Oxidation is one of the major problems in winemaking including wine cellaring.

Oxidation must be prevented from harvesting, through all the steps to post-fermentation and bottling.  Instead of discussing about pH and free sulphur dioxide, the focus here is how oxidation affects wine when the closure is removed from the bottle.

At bottling wineries may use an oxygen electrode to measure the level of oxygen in the headspace (ullage).  The level of oxygen should be maintained at less than 1 per cent.  If the level of oxygen is not carefully controlled, excessive oxygen dissolves in the wine.  Once a wine is oxidised, there will be loss of aroma and flavour in wine.

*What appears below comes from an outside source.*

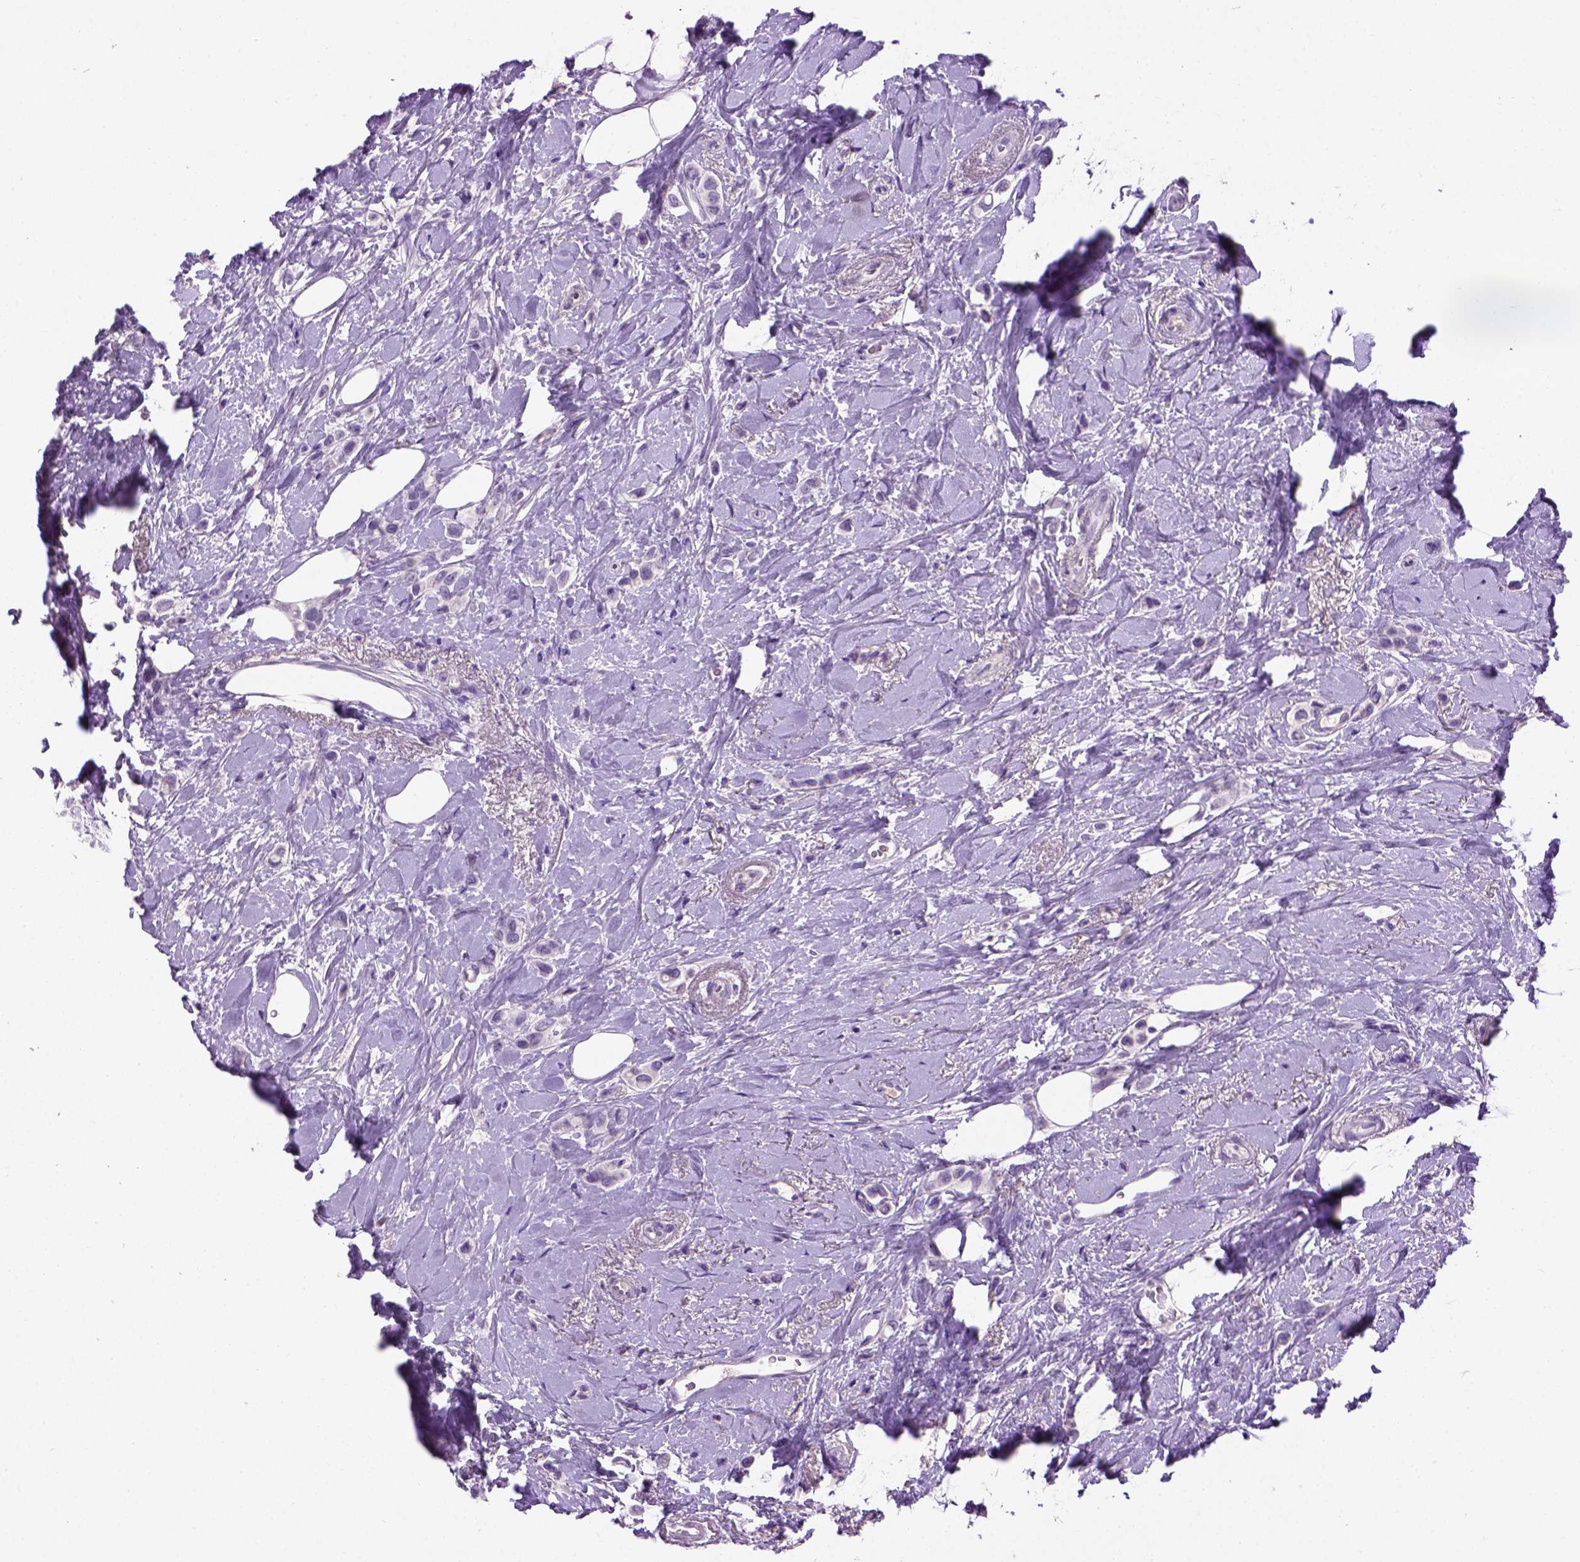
{"staining": {"intensity": "negative", "quantity": "none", "location": "none"}, "tissue": "breast cancer", "cell_type": "Tumor cells", "image_type": "cancer", "snomed": [{"axis": "morphology", "description": "Lobular carcinoma"}, {"axis": "topography", "description": "Breast"}], "caption": "Protein analysis of lobular carcinoma (breast) demonstrates no significant positivity in tumor cells.", "gene": "CDH1", "patient": {"sex": "female", "age": 66}}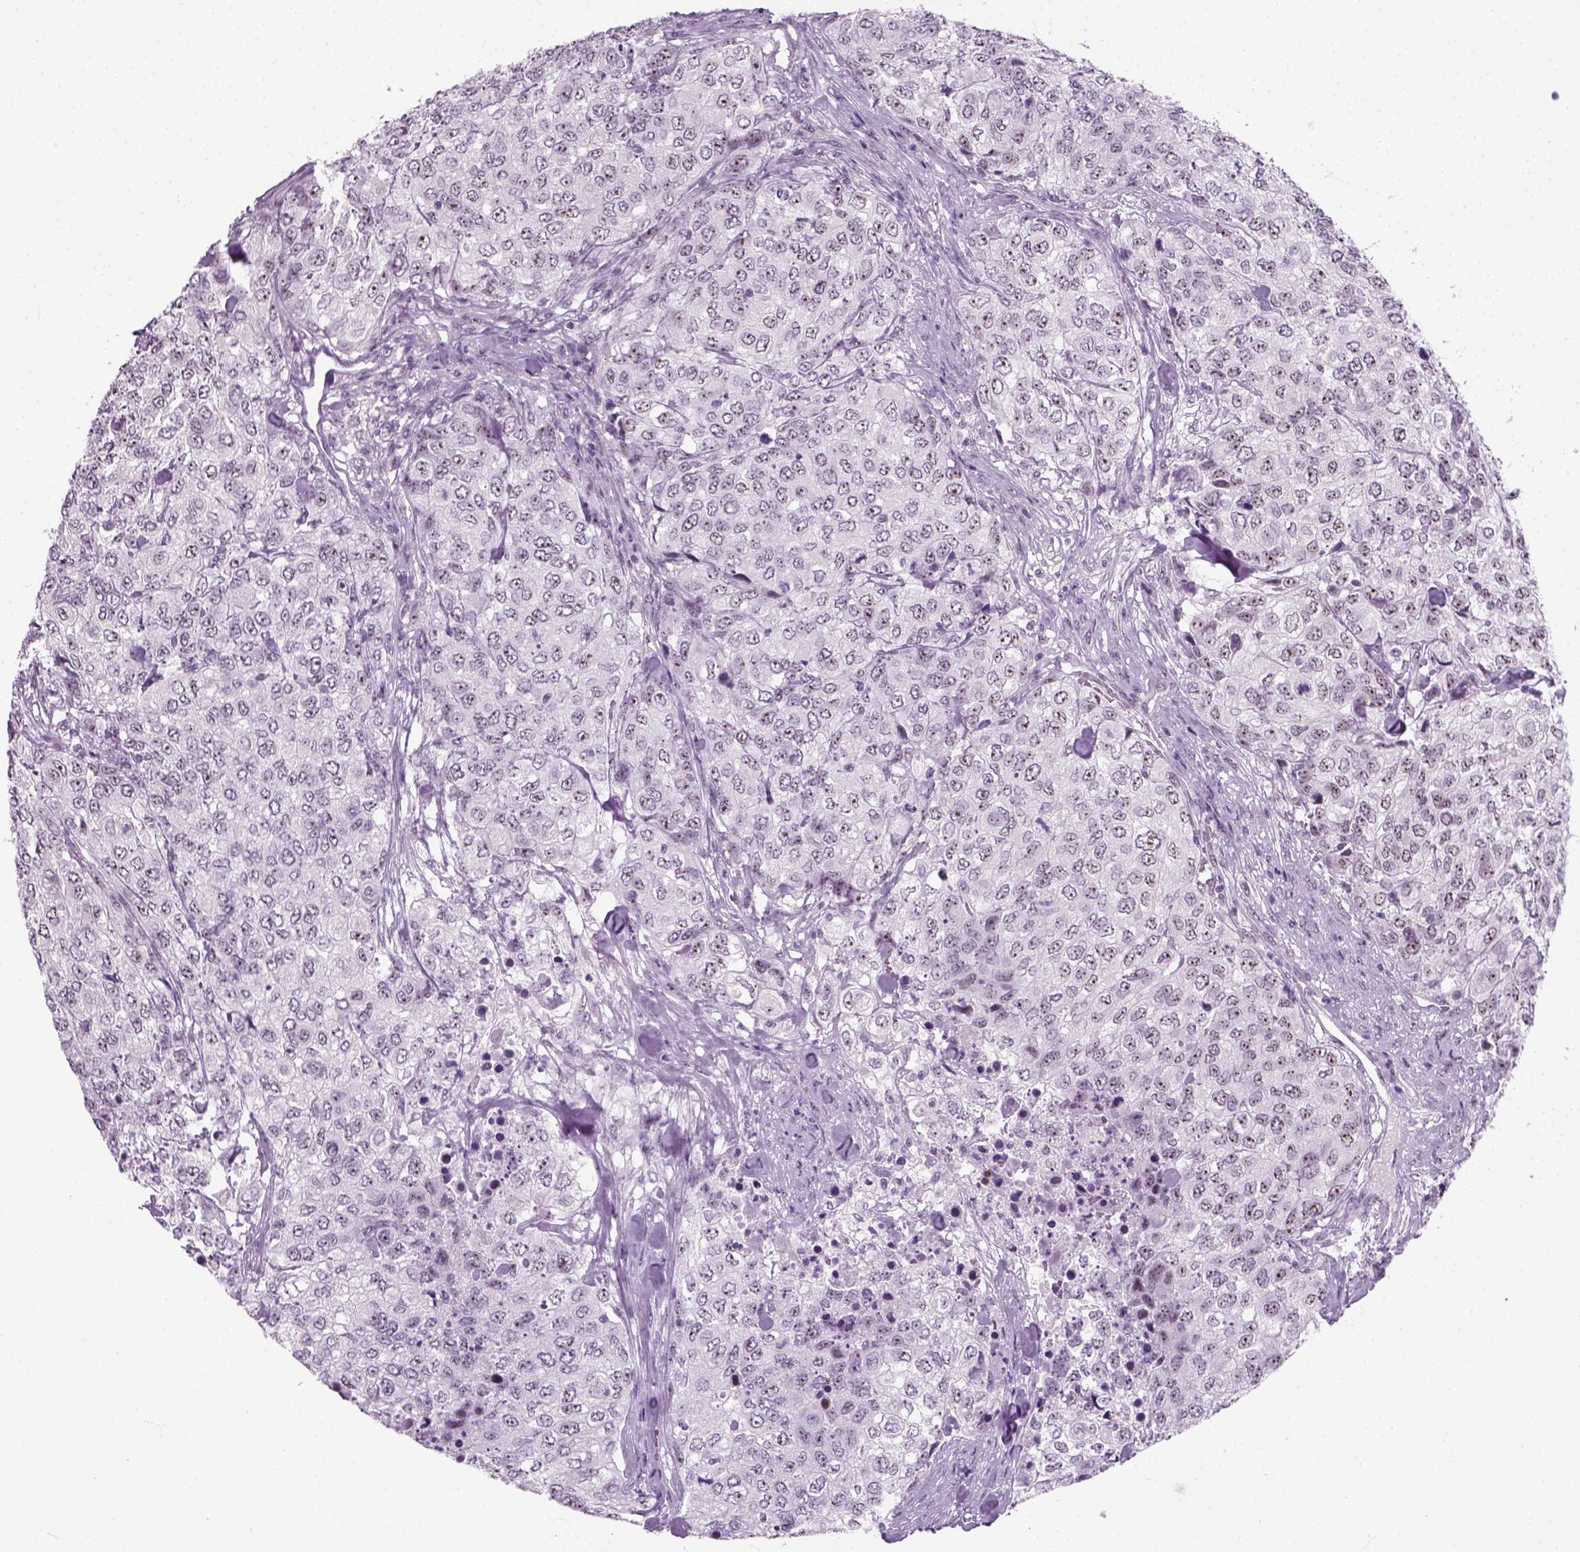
{"staining": {"intensity": "moderate", "quantity": "25%-75%", "location": "nuclear"}, "tissue": "urothelial cancer", "cell_type": "Tumor cells", "image_type": "cancer", "snomed": [{"axis": "morphology", "description": "Urothelial carcinoma, High grade"}, {"axis": "topography", "description": "Urinary bladder"}], "caption": "About 25%-75% of tumor cells in human urothelial cancer reveal moderate nuclear protein staining as visualized by brown immunohistochemical staining.", "gene": "ZNF865", "patient": {"sex": "female", "age": 78}}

How wine oxidises is a complicated subject.  There are many factors such as the concentration and types of phenols and polyphenol oxidases.   The pH and various anthocyanin, polymerisation with tannins in wine affect susceptibility to oxidation. 

Temperature influences the amount of oxygen which can be dissolved. The amount of dissolved oxygen or called aeration is greater when the temperature is low.  Oxidisation kicks in rapidly at a higher temperature.  Therefore, one of the reasons to have a cool temperature controlled storage environment is to provide a stable condition for cellaring. 

To successfully preserve wine, the correct device to use is to minimise the level of dissolved oxygen.